Prep 15 mins
Cook 30 mins
Very tasty casserole to serve the family. I prefer to use mild enchilada sauce; use regular if you want a more spicy taste.
- 1 medium onion, medium chopped
- 1 1⁄2 lbs ground beef
- 1 (12 ounce) can corn mixed with chopped peppers (red and green peppers)
- 1 (4 ounce) canchopped black olives (optional)
- 1 (4 ounce) can diced green chilies
- 1⁄4 teaspoon dried rosemary
- 1⁄4 teaspoon dried oregano
- 1⁄4 teaspoon dried marjoram
- 1⁄2 teaspoon salt
- 1⁄2 teaspoon pepper
- 2 (8 ounce) cans tomato sauce
- 1 (10 ounce) can enchilada sauce
- 2 cups grated cheddar cheese or 2 cups mexican cheese
- 12 corn tortillas
- Heat oven to 350°F Spray a 9x13-inch pan with nonstick cooking spray; set aside.
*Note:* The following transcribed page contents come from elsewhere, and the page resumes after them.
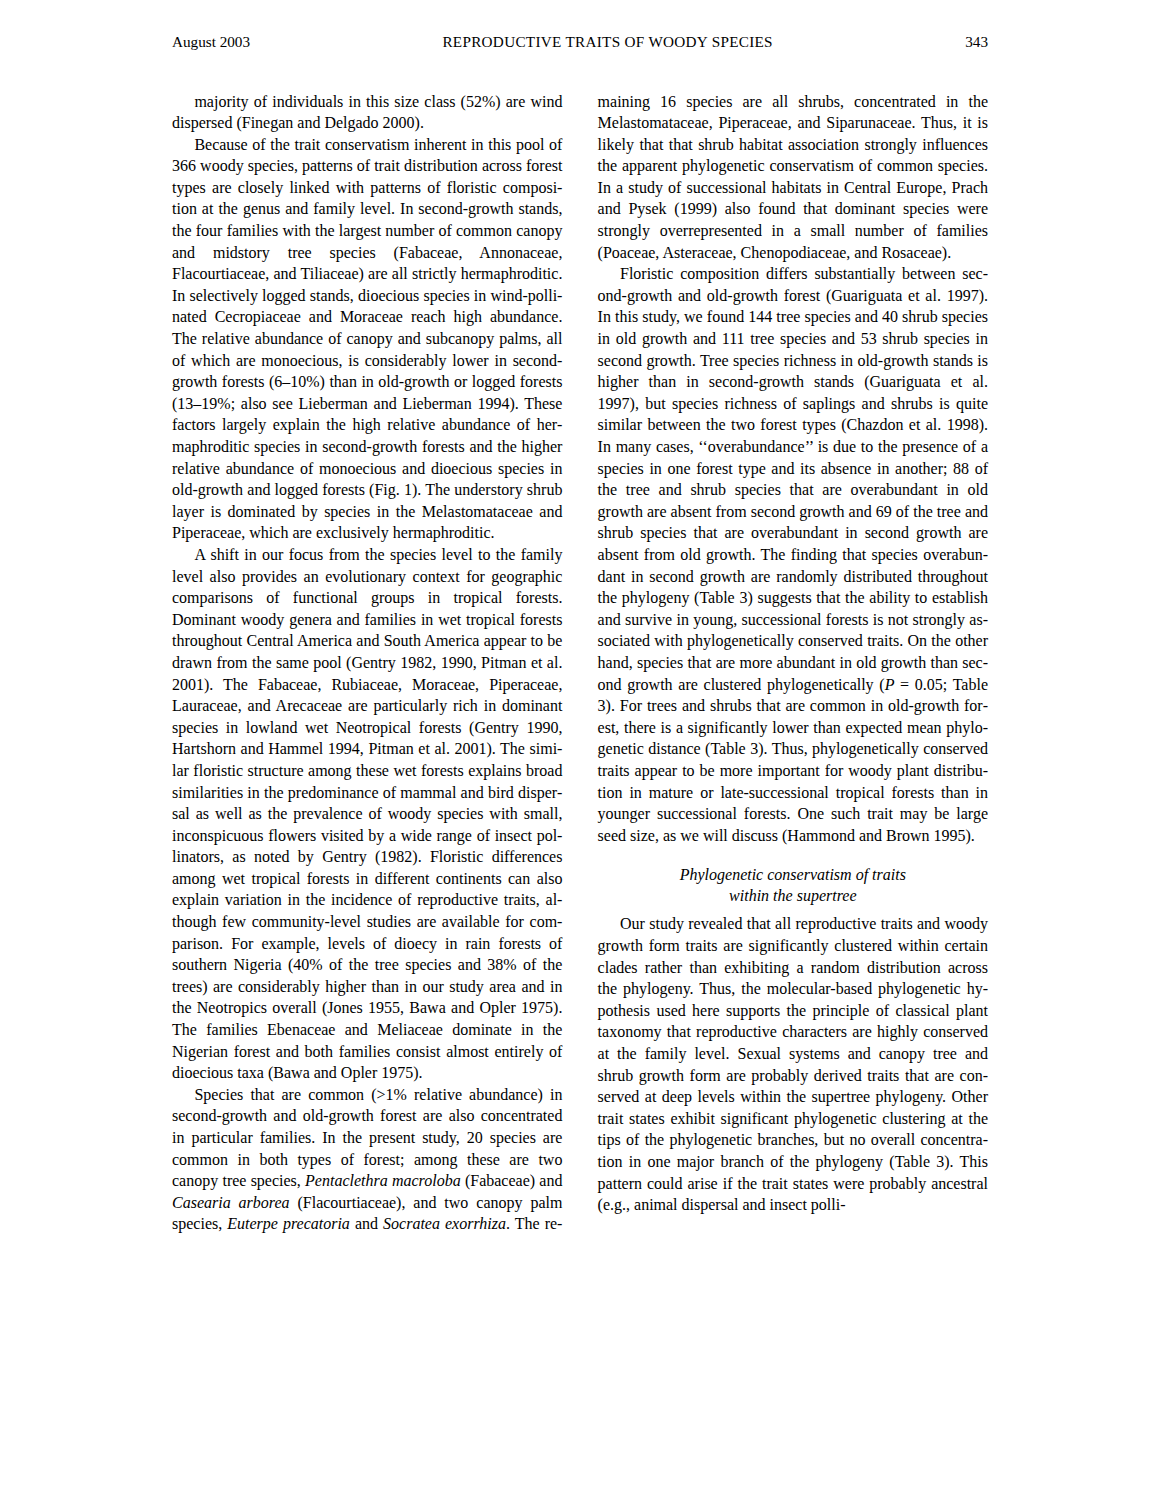August 2003 REPRODUCTIVE TRAITS OF WOODY SPECIES 343
majority of individuals in this size class (52%) are wind dispersed (Finegan and Delgado 2000).
Because of the trait conservatism inherent in this pool of 366 woody species, patterns of trait distribution across forest types are closely linked with patterns of floristic composition at the genus and family level. In second-growth stands, the four families with the largest number of common canopy and midstory tree species (Fabaceae, Annonaceae, Flacourtiaceae, and Tiliaceae) are all strictly hermaphroditic. In selectively logged stands, dioecious species in wind-pollinated Cecropiaceae and Moraceae reach high abundance. The relative abundance of canopy and subcanopy palms, all of which are monoecious, is considerably lower in second-growth forests (6–10%) than in old-growth or logged forests (13–19%; also see Lieberman and Lieberman 1994). These factors largely explain the high relative abundance of hermaphroditic species in second-growth forests and the higher relative abundance of monoecious and dioecious species in old-growth and logged forests (Fig. 1). The understory shrub layer is dominated by species in the Melastomataceae and Piperaceae, which are exclusively hermaphroditic.
A shift in our focus from the species level to the family level also provides an evolutionary context for geographic comparisons of functional groups in tropical forests. Dominant woody genera and families in wet tropical forests throughout Central America and South America appear to be drawn from the same pool (Gentry 1982, 1990, Pitman et al. 2001). The Fabaceae, Rubiaceae, Moraceae, Piperaceae, Lauraceae, and Arecaceae are particularly rich in dominant species in lowland wet Neotropical forests (Gentry 1990, Hartshorn and Hammel 1994, Pitman et al. 2001). The similar floristic structure among these wet forests explains broad similarities in the predominance of mammal and bird dispersal as well as the prevalence of woody species with small, inconspicuous flowers visited by a wide range of insect pollinators, as noted by Gentry (1982). Floristic differences among wet tropical forests in different continents can also explain variation in the incidence of reproductive traits, although few community-level studies are available for comparison. For example, levels of dioecy in rain forests of southern Nigeria (40% of the tree species and 38% of the trees) are considerably higher than in our study area and in the Neotropics overall (Jones 1955, Bawa and Opler 1975). The families Ebenaceae and Meliaceae dominate in the Nigerian forest and both families consist almost entirely of dioecious taxa (Bawa and Opler 1975).
Species that are common (>1% relative abundance) in second-growth and old-growth forest are also concentrated in particular families. In the present study, 20 species are common in both types of forest; among these are two canopy tree species, Pentaclethra macroloba (Fabaceae) and Casearia arborea (Flacourtiaceae), and two canopy palm species, Euterpe precatoria and Socratea exorrhiza. The remaining 16 species are all shrubs, concentrated in the Melastomataceae, Piperaceae, and Siparunaceae. Thus, it is likely that that shrub habitat association strongly influences the apparent phylogenetic conservatism of common species. In a study of successional habitats in Central Europe, Prach and Pysek (1999) also found that dominant species were strongly overrepresented in a small number of families (Poaceae, Asteraceae, Chenopodiaceae, and Rosaceae).
Floristic composition differs substantially between second-growth and old-growth forest (Guariguata et al. 1997). In this study, we found 144 tree species and 40 shrub species in old growth and 111 tree species and 53 shrub species in second growth. Tree species richness in old-growth stands is higher than in second-growth stands (Guariguata et al. 1997), but species richness of saplings and shrubs is quite similar between the two forest types (Chazdon et al. 1998). In many cases, ‘‘overabundance’’ is due to the presence of a species in one forest type and its absence in another; 88 of the tree and shrub species that are overabundant in old growth are absent from second growth and 69 of the tree and shrub species that are overabundant in second growth are absent from old growth. The finding that species overabundant in second growth are randomly distributed throughout the phylogeny (Table 3) suggests that the ability to establish and survive in young, successional forests is not strongly associated with phylogenetically conserved traits. On the other hand, species that are more abundant in old growth than second growth are clustered phylogenetically (P = 0.05; Table 3). For trees and shrubs that are common in old-growth forest, there is a significantly lower than expected mean phylogenetic distance (Table 3). Thus, phylogenetically conserved traits appear to be more important for woody plant distribution in mature or late-successional tropical forests than in younger successional forests. One such trait may be large seed size, as we will discuss (Hammond and Brown 1995).
Phylogenetic conservatism of traits
within the supertree
Our study revealed that all reproductive traits and woody growth form traits are significantly clustered within certain clades rather than exhibiting a random distribution across the phylogeny. Thus, the molecular-based phylogenetic hypothesis used here supports the principle of classical plant taxonomy that reproductive characters are highly conserved at the family level. Sexual systems and canopy tree and shrub growth form are probably derived traits that are conserved at deep levels within the supertree phylogeny. Other trait states exhibit significant phylogenetic clustering at the tips of the phylogenetic branches, but no overall concentration in one major branch of the phylogeny (Table 3). This pattern could arise if the trait states were probably ancestral (e.g., animal dispersal and insect polli-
- In a large skillet, sauté onion and ground beef until beef is browned and cooked through. Drain fat. Add corn, olives (if using), chilies, and seasonings to meat.
- In a bowl, combine the tomato sauce and enchilada sauce.
- Pour half of the sauce mixture over the meat. Stir to combine. Simmer 5 minutes.
- In the bottom of the greased pan, arrange 6 tortillas. Pour meat mixture over the tortillas. Sprinkle half the cheese over meat. Cover with remaining 6 tortillas and remaining cheese.
- Pour remaining sauce over the top, spreading evenly.
- Cover and bake 20 to 30 minutes or until sauce is bubbly and cheese is melted. Cool for 5 to 10 minutes before cutting and serving.